If you knew there was a self-portrait in the group, but didn't know who, who would you say? Surely the man on the left, lying back against the tree – moody, droopy, lean and slightly ill, he looks like the solitary, sensitive type. But, strangely, it is not him. It's the other man who's the artist, the man who holds a more public, less poetic stance. This figure is the self-portrait, the I, in the group.

But look again, and something even stranger appears. We Three has more than one self-portrait in it. The painting's title is a prompt – it's a kind of invisible speech bubble. And it's like that device, traditionally used to indicate a self-portrait, where the figure points to itself, as if to say: this is me. In this picture, the title does that job. The figures are saying: this is us.

You almost don't need the title. The figures themselves seem to speak to us in the first-person plural. All three might be self-portraits, one real, two imaginary – or rather, not three separate self-portraits, but a group self-portrait. Literally, Runge painted it, but it's not a portrait of me, the artist, and of her and him, my wife and my brother (or even three me's). This is a portrait of us, Philipp, Pauline, Daniel.

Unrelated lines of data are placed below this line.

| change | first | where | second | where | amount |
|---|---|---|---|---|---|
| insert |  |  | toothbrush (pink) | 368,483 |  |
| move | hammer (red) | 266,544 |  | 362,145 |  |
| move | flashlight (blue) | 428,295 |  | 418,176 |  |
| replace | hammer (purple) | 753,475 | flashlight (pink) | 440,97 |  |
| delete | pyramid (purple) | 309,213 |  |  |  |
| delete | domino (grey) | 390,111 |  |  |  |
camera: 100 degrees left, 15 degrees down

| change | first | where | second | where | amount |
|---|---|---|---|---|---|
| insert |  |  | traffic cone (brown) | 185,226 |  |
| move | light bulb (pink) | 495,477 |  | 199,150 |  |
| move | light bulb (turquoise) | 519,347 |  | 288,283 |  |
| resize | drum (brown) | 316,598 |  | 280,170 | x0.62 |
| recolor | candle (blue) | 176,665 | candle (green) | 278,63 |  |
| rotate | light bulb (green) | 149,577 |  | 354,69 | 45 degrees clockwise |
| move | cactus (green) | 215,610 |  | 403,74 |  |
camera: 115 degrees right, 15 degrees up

Their looks unite them. They fix you steadily and equally with their gazes. These gazes have the piercing interiority of self-portraiture. But, all turned on you, they are also what bind the three figures protectively together – just as when you walk into a room of people, and they all turn towards you, and their collective stare makes them a group.

Their bodies complicate this togetherness. Three's company? There's an unfathomable intimacy between them. Look at the way they lean. They're a one and a two. Pauline leans faithfully her head against Philipp's, and his leans his against her. Daniel, meanwhile, leans away.

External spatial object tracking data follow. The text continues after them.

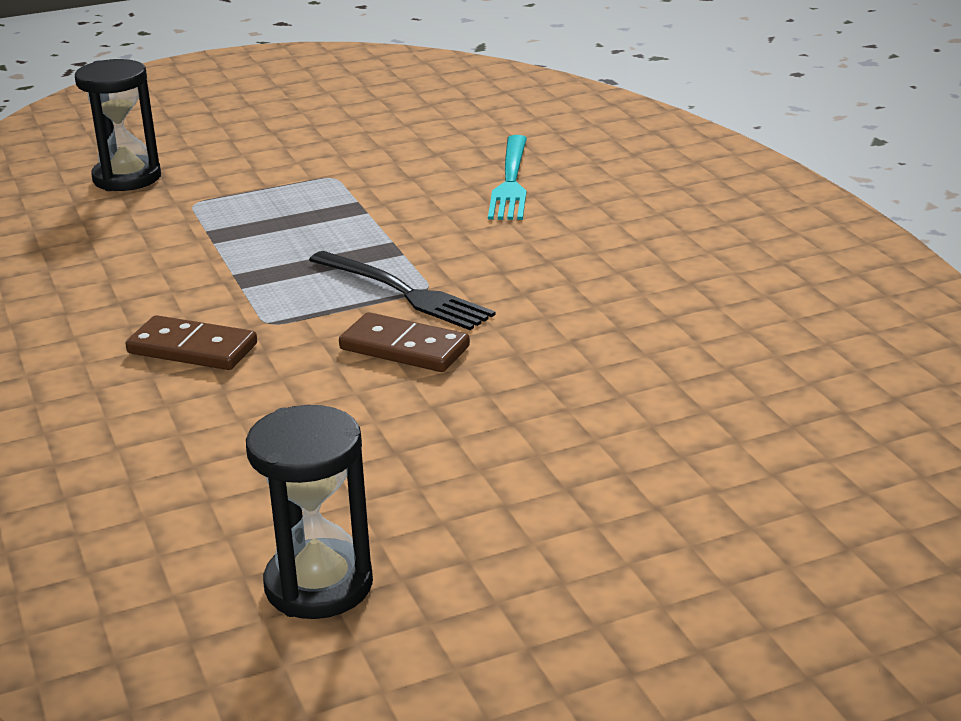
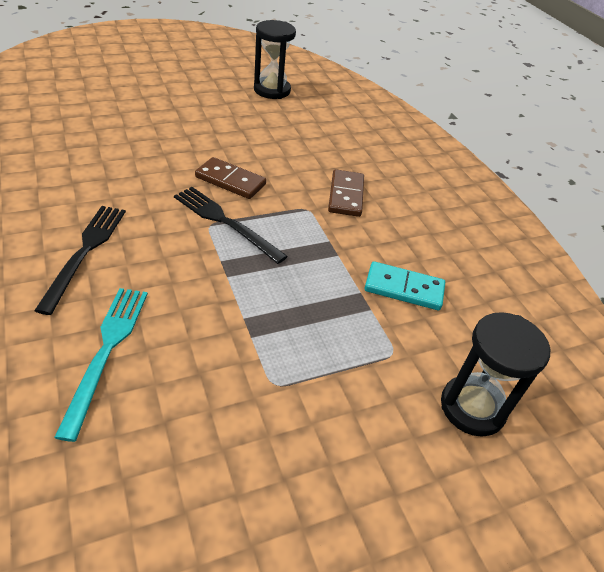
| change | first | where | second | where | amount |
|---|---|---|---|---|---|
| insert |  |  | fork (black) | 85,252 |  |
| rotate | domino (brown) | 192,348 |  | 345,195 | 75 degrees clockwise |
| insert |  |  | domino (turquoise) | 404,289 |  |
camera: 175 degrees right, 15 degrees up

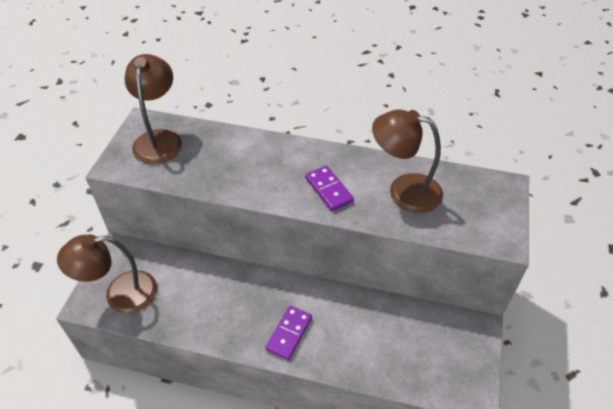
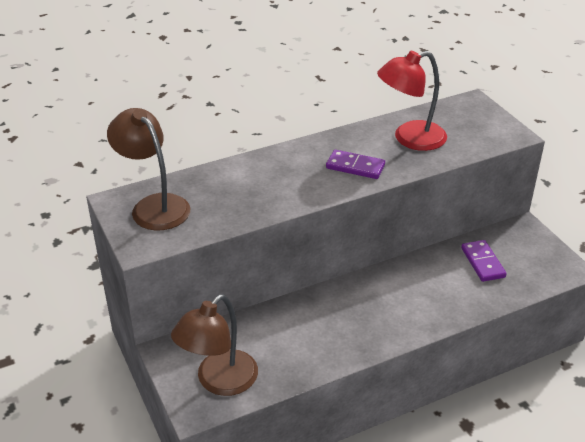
| change | first | where | second | where | amount |
|---|---|---|---|---|---|
| recolor | lamp (brown) | 404,190 | lamp (red) | 410,139 |  |
| move | domino (purple) | 289,333 |  | 483,262 |  |
camera: 40 degrees left, 10 degrees down

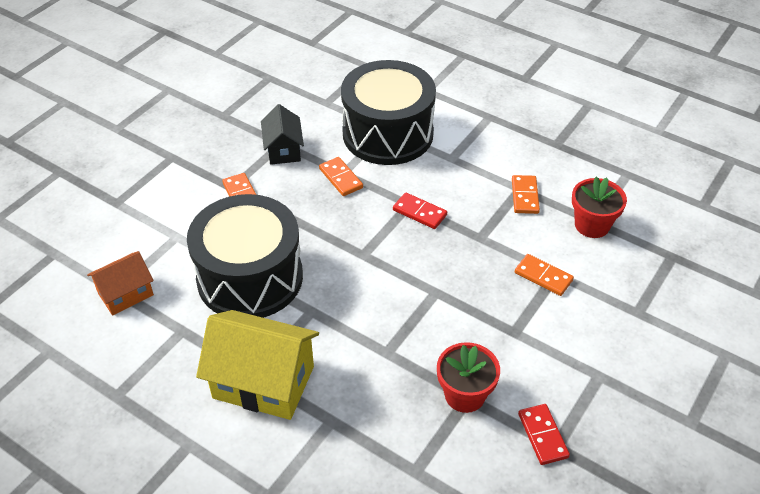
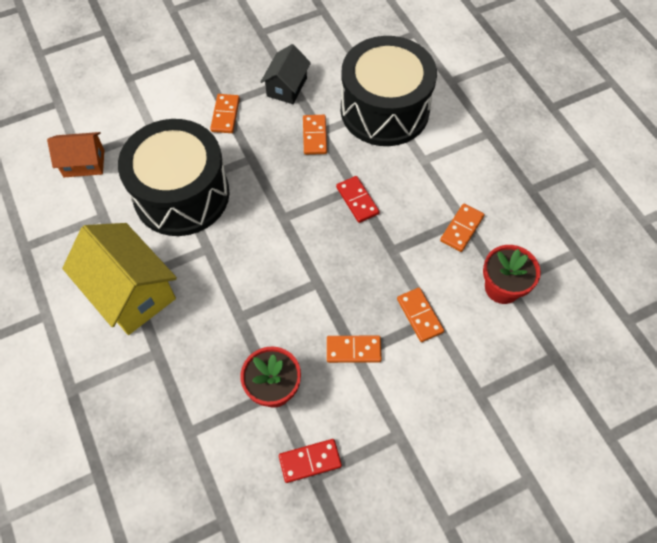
| change | first | where | second | where | amount |
|---|---|---|---|---|---|
| rotate | domino (red) | 542,435 |  | 310,461 | 60 degrees clockwise |
| insert |  |  | domino (orange) | 353,350 |  |
camera: 30 degrees right, 15 degrees up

But then look at their hands. Pauline's hand left clasps Philipp's shoulder, closing their marital embrace. His folded arms don't reciprocate. Her right hand links fingers with Daniel. From her head-to-head to her hand-in-hand, she is the axis of the group.

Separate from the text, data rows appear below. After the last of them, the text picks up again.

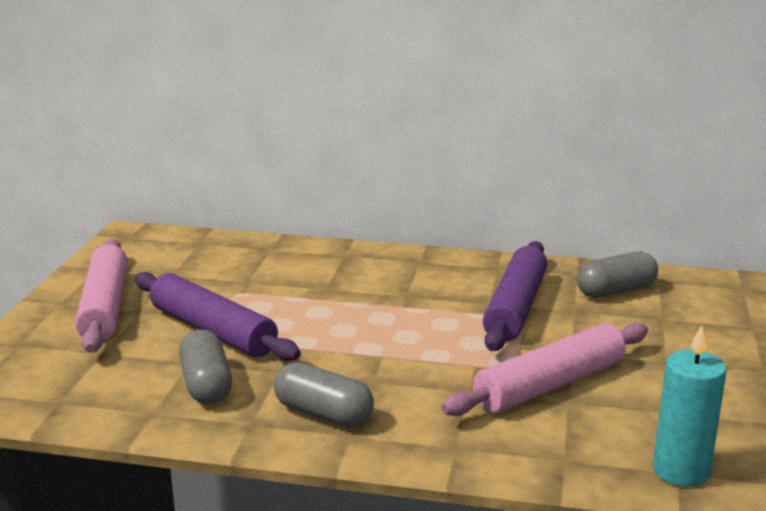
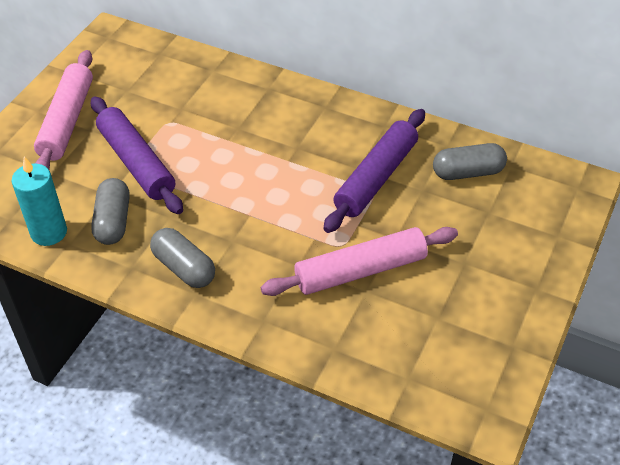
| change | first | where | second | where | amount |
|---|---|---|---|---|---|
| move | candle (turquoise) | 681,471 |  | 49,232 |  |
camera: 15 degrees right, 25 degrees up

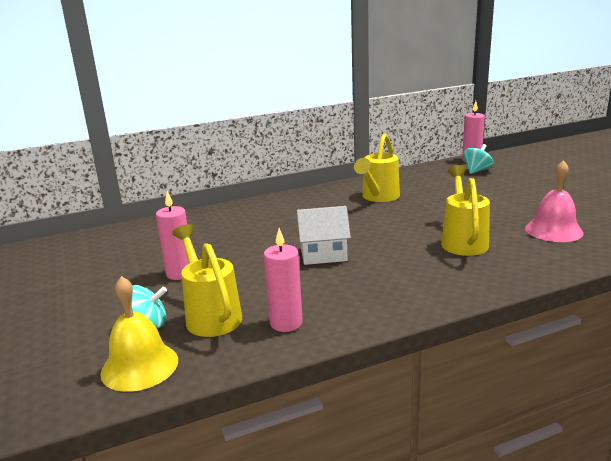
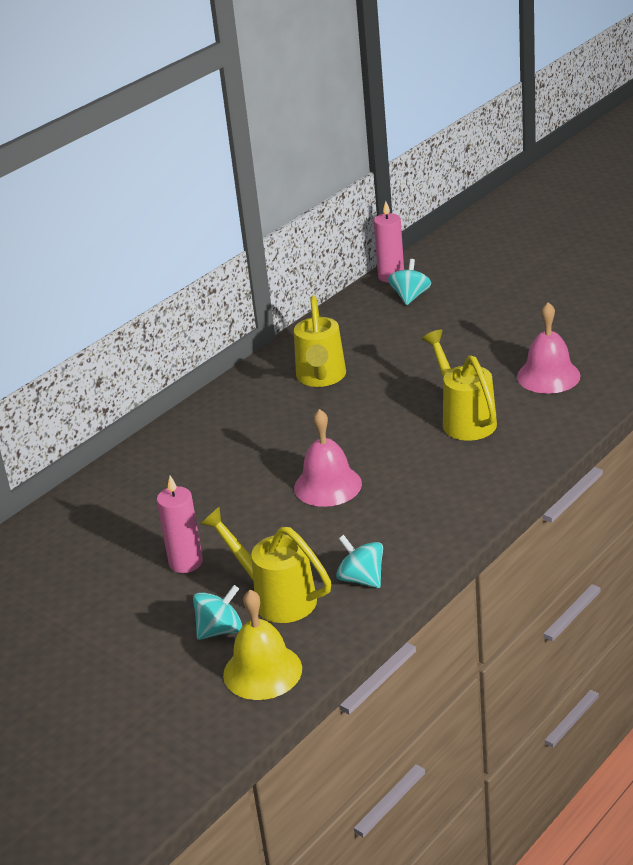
| change | first | where | second | where | amount |
|---|---|---|---|---|---|
| replace | house (white) | 323,255 | bell (pink) | 327,485 |  |
| replace | candle (pink) | 286,323 | spinning top (turquoise) | 361,579 |  |
camera: 25 degrees left, 10 degrees up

Those linked fingers you could almost miss, though. Daniel's hand arrives from nowhere. He seems not to notice. The contact looks surreptitious, and dangerously near to his privates. What's going on?

Perhaps a woman has come between two brothers (through marriage), tries to bring them together (by loving both), and comes between them again (through adultery)? It's a subject for drama, not usually for group portraiture. It's only a hint. But in the gazes of the three you can also read secrets.

This is what makes We Three a good example of that impossible genre, the group self-portrait. In the relationship between its three figures, you have the same sense of hidden depths that is characteristically found in the mono self-portrait, in the relationship between the artist and him/herself – and as in a mono self-portrait, so here, these depths are transmitted by faces turned to the viewer, faces that both reveal and conceal the heart's plots. We Three: you'll never know.

The picture itself you'll never know either, not directly. Formerly in the Hamburg Kunsthalle, it was destroyed by fire while on exhibition at the Munich Glaspalast in 1931. Fortunately, a colour photo has survived.

About the artist

Philipp Otto Runge (1777-1810) was the most original of the German Romantic painters. He is best known for his portraits of children, terrifying little giants, bursting with chunky vitality. But in his short life he initiated a number of artistic projects that took off in the later 19th and 20th centuries. He explored the growing forms of plants (in semi-abstract silhouettes) and the physics and symbolism of colours (devising the colour-sphere). In 'Times of Day', he envisaged the "total work of art". Of its sequence of four pictures, only 'Morning' came near completion before his death. But he had planned a dense, allegorical mystical-Christian scheme, which would be shown in a special building, a visual-verbal-musical-installation-experience. It's a dream that has inspired – in different ways – artists from Richard Wagner to Mark Rothko and still hasn't quite lost its shine.